#### Supplied data
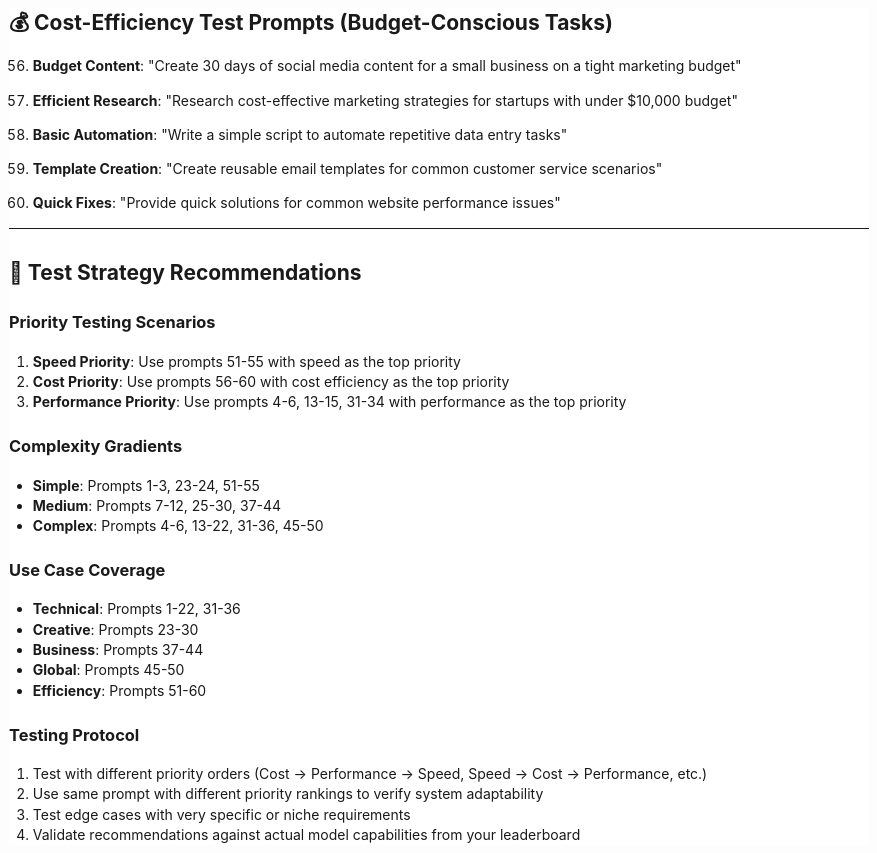 ## 💰 Cost-Efficiency Test Prompts (Budget-Conscious Tasks)

56. **Budget Content**: "Create 30 days of social media content for a small business on a tight marketing budget"

57. **Efficient Research**: "Research cost-effective marketing strategies for startups with under $10,000 budget"

58. **Basic Automation**: "Write a simple script to automate repetitive data entry tasks"

59. **Template Creation**: "Create reusable email templates for common customer service scenarios"

60. **Quick Fixes**: "Provide quick solutions for common website performance issues"

---

## 🧪 Test Strategy Recommendations

### Priority Testing Scenarios

1. **Speed Priority**: Use prompts 51-55 with speed as the top priority
2. **Cost Priority**: Use prompts 56-60 with cost efficiency as the top priority
3. **Performance Priority**: Use prompts 4-6, 13-15, 31-34 with performance as the top priority

### Complexity Gradients

- **Simple**: Prompts 1-3, 23-24, 51-55
- **Medium**: Prompts 7-12, 25-30, 37-44
- **Complex**: Prompts 4-6, 13-22, 31-36, 45-50

### Use Case Coverage

- **Technical**: Prompts 1-22, 31-36
- **Creative**: Prompts 23-30
- **Business**: Prompts 37-44
- **Global**: Prompts 45-50
- **Efficiency**: Prompts 51-60

### Testing Protocol

1. Test with different priority orders (Cost → Performance → Speed, Speed → Cost → Performance, etc.)
2. Use same prompt with different priority rankings to verify system adaptability
3. Test edge cases with very specific or niche requirements
4. Validate recommendations against actual model capabilities from your leaderboard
########
## Activity
Write out each entry exactly, images excluded.

## Written solution
 ## 💰 Cost-Efficiency Test Prompts (Budget-Conscious Tasks)

56. **Budget Content**: "Create 30 days of social media content for a small business on a tight marketing budget"

57. **Efficient Research**: "Research cost-effective marketing strategies for startups with under $10,000 budget"

58. **Basic Automation**: "Write a simple script to automate repetitive data entry tasks"

59. **Template Creation**: "Create reusable email templates for common customer service scenarios"

60. **Quick Fixes**: "Provide quick solutions for common website performance issues"

---

## 🧪 Test Strategy Recommendations

### Priority Testing Scenarios

1. **Speed Priority**: Use prompts 51-55 with speed as the top priority
2. **Cost Priority**: Use prompts 56-60 with cost efficiency as the top priority
3. **Performance Priority**: Use prompts 4-6, 13-15, 31-34 with performance as the top priority

### Complexity Gradients

- **Simple**: Prompts 1-3, 23-24, 51-55
- **Medium**: Prompts 7-12, 25-30, 37-44
- **Complex**: Prompts 4-6, 13-22, 31-36, 45-50

### Use Case Coverage

- **Technical**: Prompts 1-22, 31-36
- **Creative**: Prompts 23-30
- **Business**: Prompts 37-44
- **Global**: Prompts 45-50
- **Efficiency**: Prompts 51-60

### Testing Protocol

1. Test with different priority orders (Cost → Performance → Speed, Speed → Cost → Performance, etc.)
2. Use same prompt with different priority rankings to verify system adaptability
3. Test edge cases with very specific or niche requirements
4. Validate recommendations against actual model capabilities from your leaderboard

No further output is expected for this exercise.